Dusts can be used for areas that are hard to access where they migrate such as wall voids, under cabinets, etc; areas in which the label permits you to treat. Dusts have a bad tendency to drift off target at times and are hard to control where you want them to be applied.

Some dusts are heavier than others and want drift quite so bad but do have the tendency to be applied too heavy. Dusts should be applied lightly.

If applied too heavy they act as a deterrent and will not benefit you in any way. The pest should not know the dusts are there so they will crawl through it.

That’s why it should be applied lightly. Some people think more is better, but not always. Residual spray can be used in control of the Brown Banded Roach.

They can be applied to cracks and crevices in areas according to the label. There are several to choose, from microencapsulated to emusifiable concentrates.

Always read the label and follow directions when applying any kind of pesticide when controlling the Brown Banded Roach or any other pest.

Brown Banded Roach

The American Roach, a home invader!

The Huge American Roach

The American Roach is the huge roach that is one of the outside pests that wonder indoors at times. Some people have been known to call this pest a water bug. They generally don’t infest inside homes, but crawl or fly in at times of dry weather in search of food or water sources.

They are usually just an annoyance for the home owner when they wonder inside. To some people they are a frightening pest.

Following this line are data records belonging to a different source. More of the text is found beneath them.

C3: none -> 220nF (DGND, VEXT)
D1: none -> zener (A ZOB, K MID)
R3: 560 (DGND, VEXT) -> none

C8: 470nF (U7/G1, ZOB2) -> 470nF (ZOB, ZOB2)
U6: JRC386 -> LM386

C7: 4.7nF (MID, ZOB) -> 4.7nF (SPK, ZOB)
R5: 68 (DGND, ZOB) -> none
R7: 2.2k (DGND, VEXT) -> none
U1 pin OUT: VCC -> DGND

They say 99 percent of pests that invade the home come from outside and the American Roach is one of them pests.

Identifying the American Roach

The American Roach is the largest of the common cockroaches at a length of 1 ½ inches long. They are reddish brown in color with the thorax being lighter in color. The American Roach prefer dark moist areas.

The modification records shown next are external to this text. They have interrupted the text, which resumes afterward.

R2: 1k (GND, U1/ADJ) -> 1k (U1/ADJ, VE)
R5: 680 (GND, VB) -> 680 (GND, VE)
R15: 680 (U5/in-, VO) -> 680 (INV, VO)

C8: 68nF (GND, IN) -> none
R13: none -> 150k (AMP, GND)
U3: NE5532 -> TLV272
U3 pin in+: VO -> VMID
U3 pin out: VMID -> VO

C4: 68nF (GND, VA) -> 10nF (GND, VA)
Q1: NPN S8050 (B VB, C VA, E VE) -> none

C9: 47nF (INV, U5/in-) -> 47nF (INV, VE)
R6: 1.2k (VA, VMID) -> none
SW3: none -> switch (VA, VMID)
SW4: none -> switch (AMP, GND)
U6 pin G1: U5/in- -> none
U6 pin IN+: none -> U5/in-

Some of these areas would be under structures, in basements, mulches, wood piles, stumps, attics, behind the brick foundations of brick homes, etc. These are only a few of the living areas you will find the American Roach. They are a noisy pest as they are loud crawlers in areas such as leaves in the yard.

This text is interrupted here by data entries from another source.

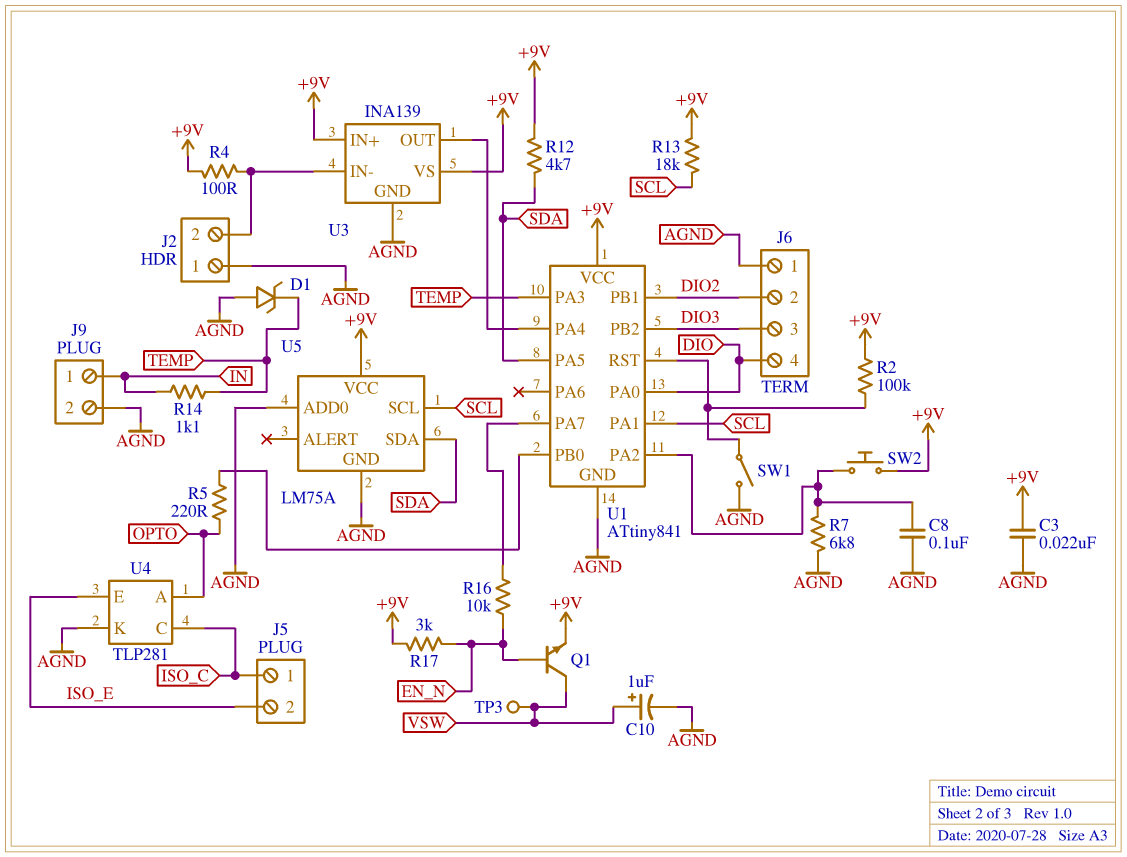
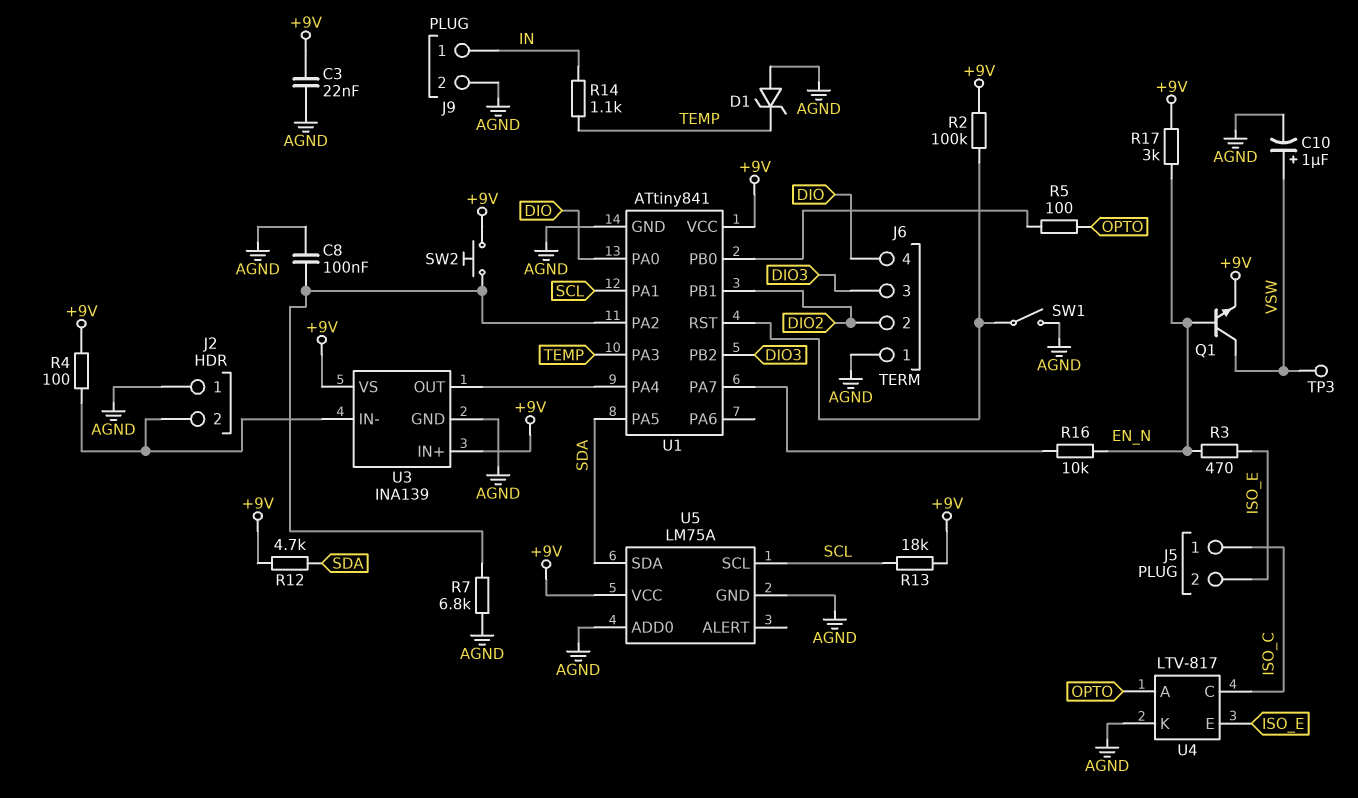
R3: none -> 470 (EN_N, ISO_E)
R5: 220 (OPTO, U1/PB0) -> 100 (OPTO, U1/PB0)
U4: TLP281 -> LTV-817

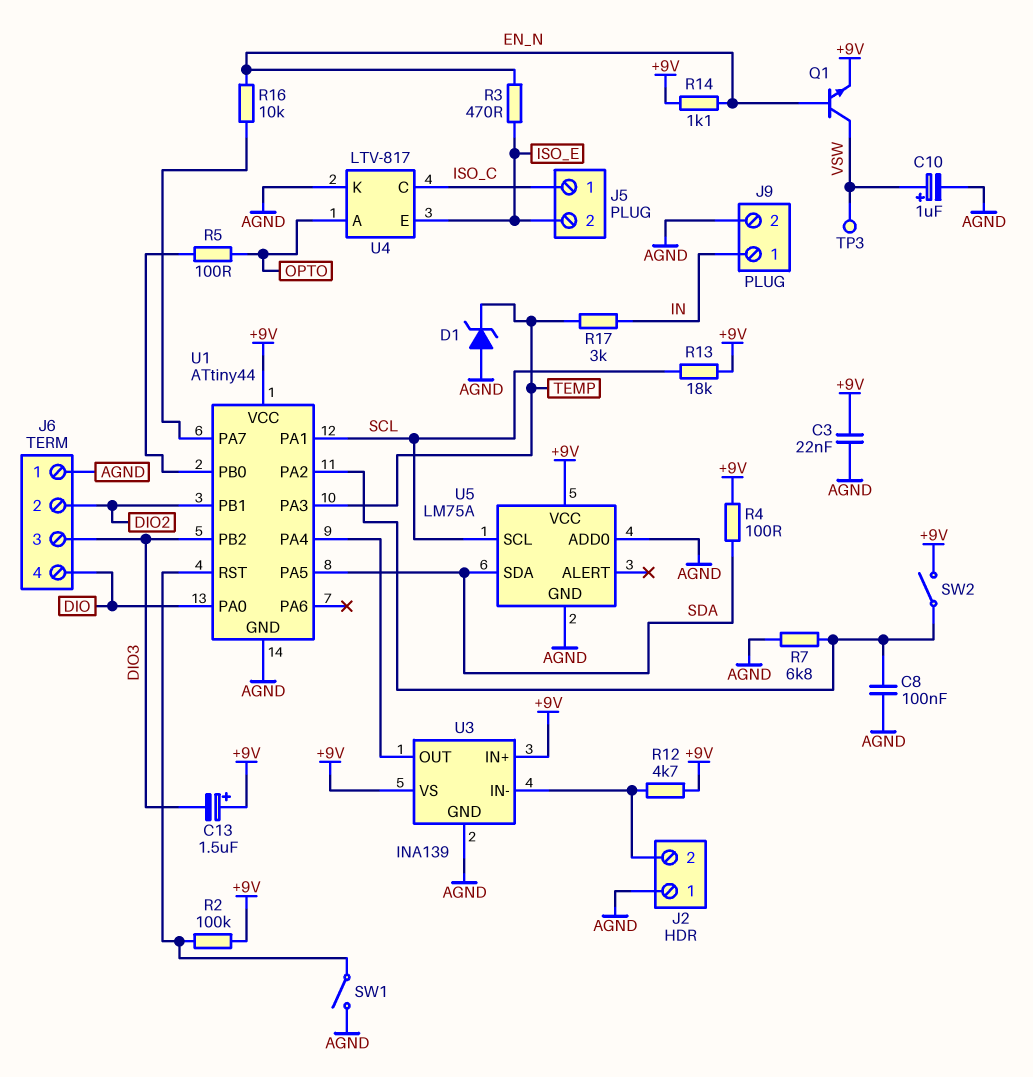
C13: none -> 1.5uF (plus +9V, minus DIO3)
R4: 100 (+9V, J2/2) -> 100 (+9V, SDA)
R12: 4.7k (+9V, SDA) -> 4.7k (+9V, J2/2)
R14: 1.1k (IN, TEMP) -> 1.1k (+9V, EN_N)
R17: 3k (+9V, EN_N) -> 3k (IN, TEMP)
SW2: button (+9V, U1/PA2) -> switch (+9V, U1/PA2)
U1: ATtiny841 -> ATtiny44

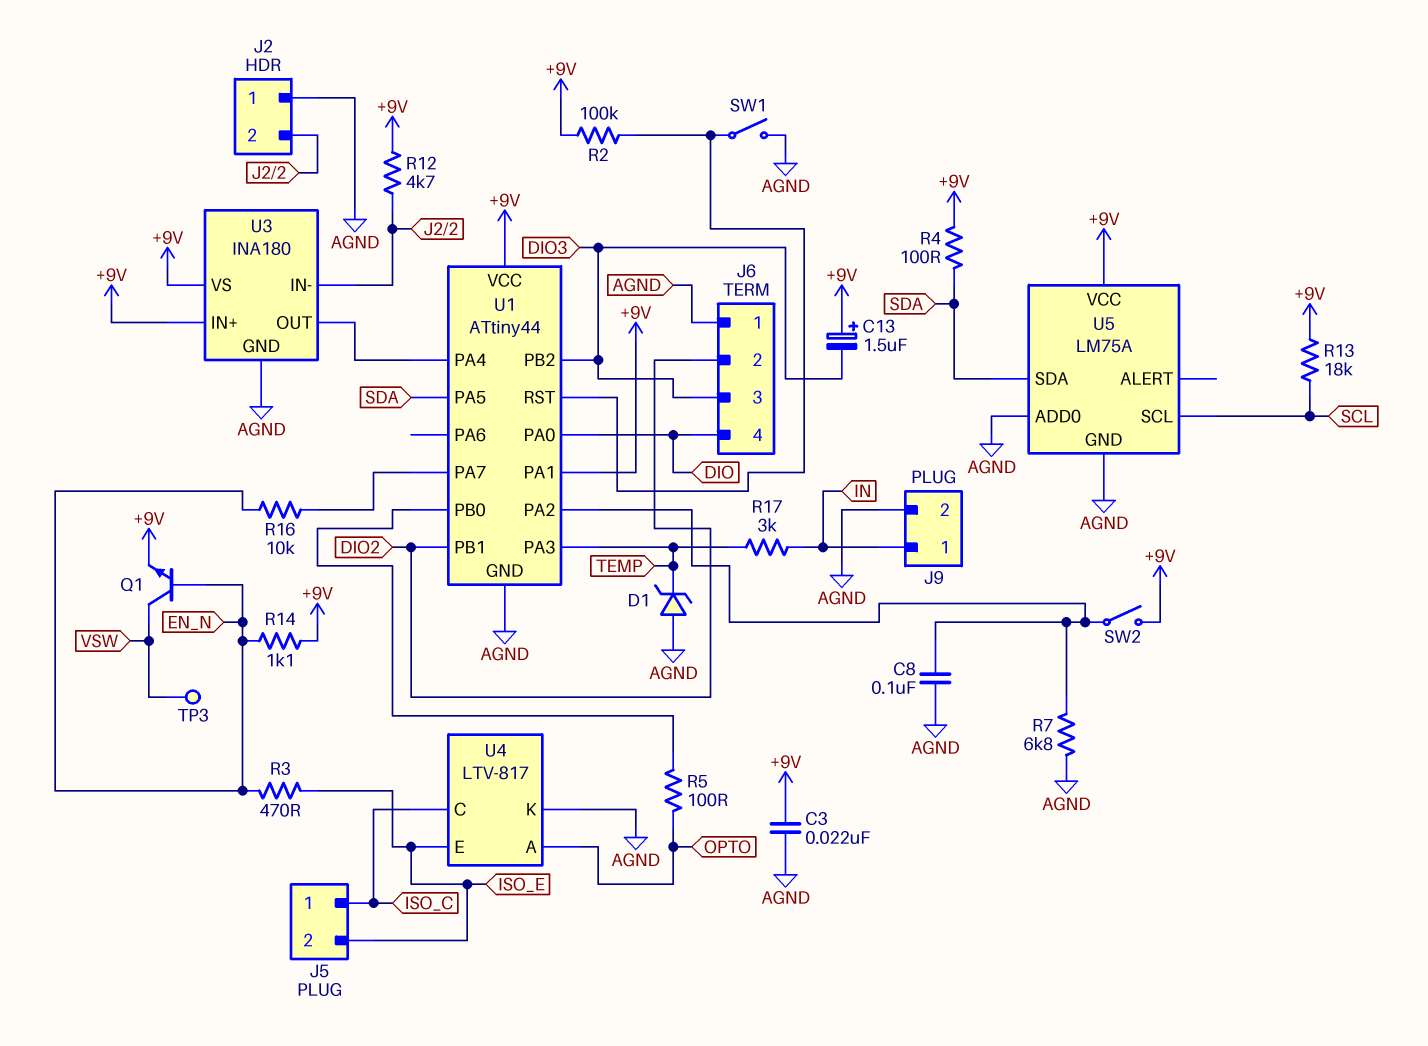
C10: 1uF (plus VSW, minus AGND) -> none
U1 pin PA1: SCL -> +9V
U3: INA139 -> INA180

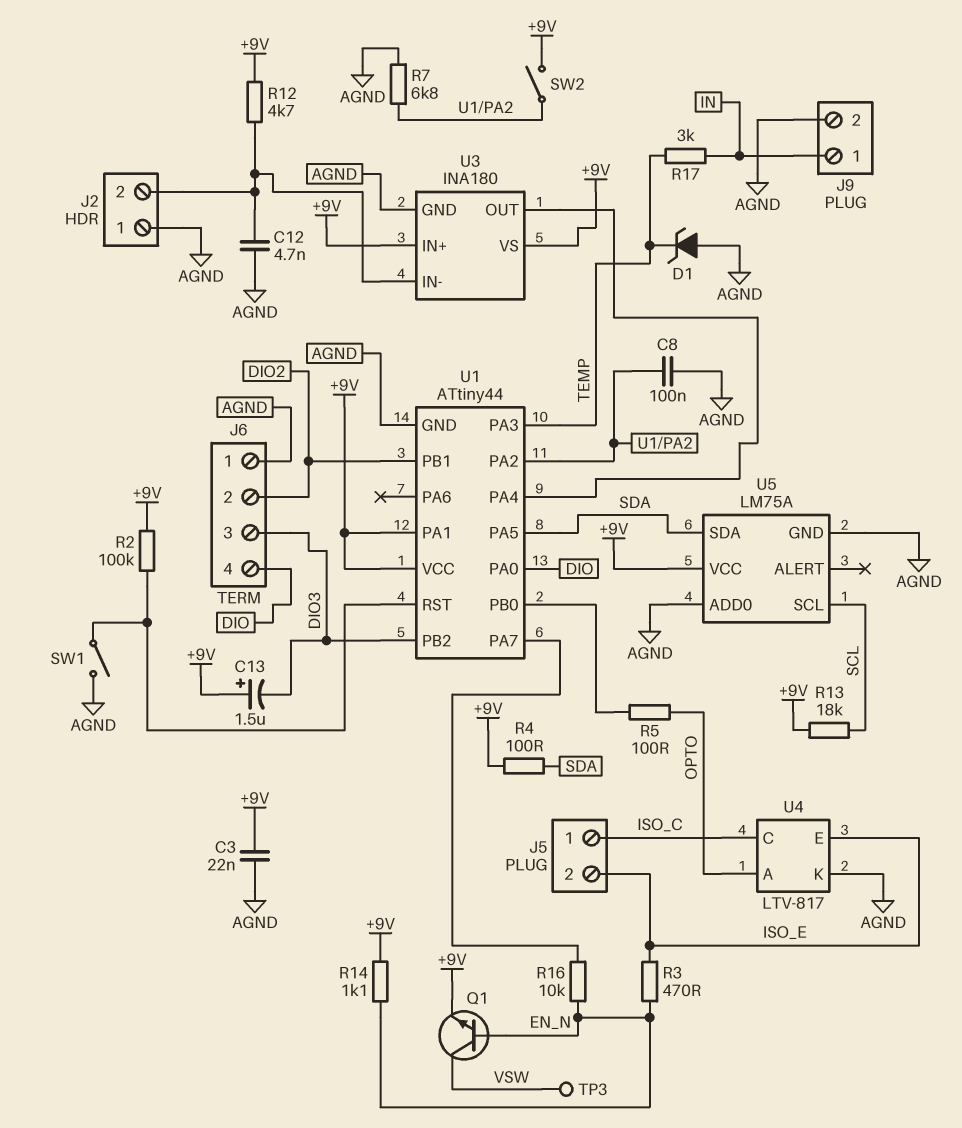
C12: none -> 4.7nF (AGND, J2/2)

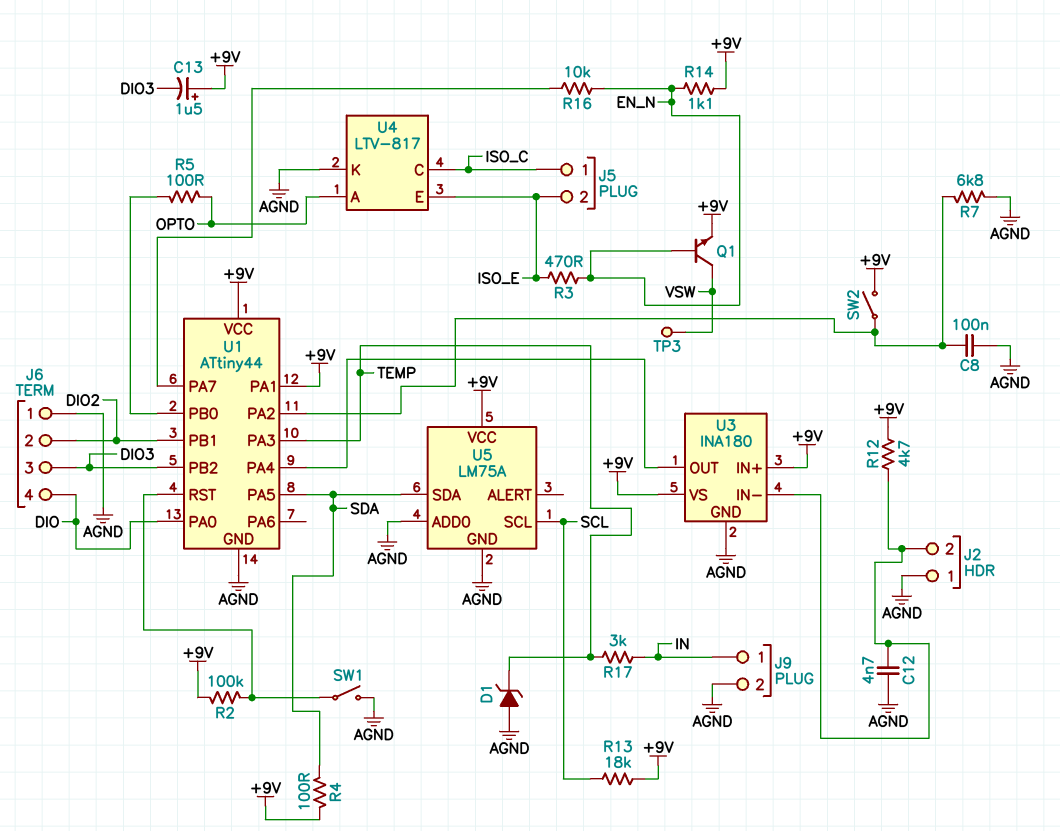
C3: 22nF (+9V, AGND) -> none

They can produce into great numbers, but unlike the German Cockroach having a great many of eggs per capsule the American Roach ootheca (egg capsule) only has around 15 eggs inside. They are scavengers and will eat almost anything but prefer items such as paper, fruits, starchy foods, leaves, fungi, etc.

These are only a few things the American Roach will eat. The American Roach is also able to fly and can glide long distances.

Control of the American Roach

There are several things that can be done in order to control the American roach and keep the population to a minimum. One thing would be to remove areas in which they live.

Some examples are piles of leaves, mulch areas, and piles of junk where they harbor, wood piles, etc. Access points where they enter the structure can be sealed or caulked to keep them out of the home.

I wouldn’t recommend caulking the gaps in the bricks for brick homes as this acts as ventilation for moisture inside the walls. These gaps in the bricks should not be caulked to keep the American Roach out of your home.

If they are sealed, you can create another problem of potentially having mold in your walls. These gaps were left there for a reason. Residual sprays can be sprayed for American Roaches to areas specified by the label.

Some of these areas would be inside the structure, under a structure, or the perimeter for example. Dusts are a great tool for treating the American Roach in areas such as voids that are untreatable with residual sprays.

If using dusts they must be used in dry areas or they will not benefit you in any way if the dusts are applied to moist areas. Dusts should be used as the label specifies and applied lightly as if applied heavily they will act as a deterrent.

Be sure if using dusts to control the American Roach your placement is in areas where children and pets are not subject to come in contact with them. Baits are also a tool that can be used for control of the pest.

Sticky boards can be used for IPM (integrated pest Management) to find the heavy traffic areas where treatment is needed the most. I have found that wettable powders work very well for the American Roach control.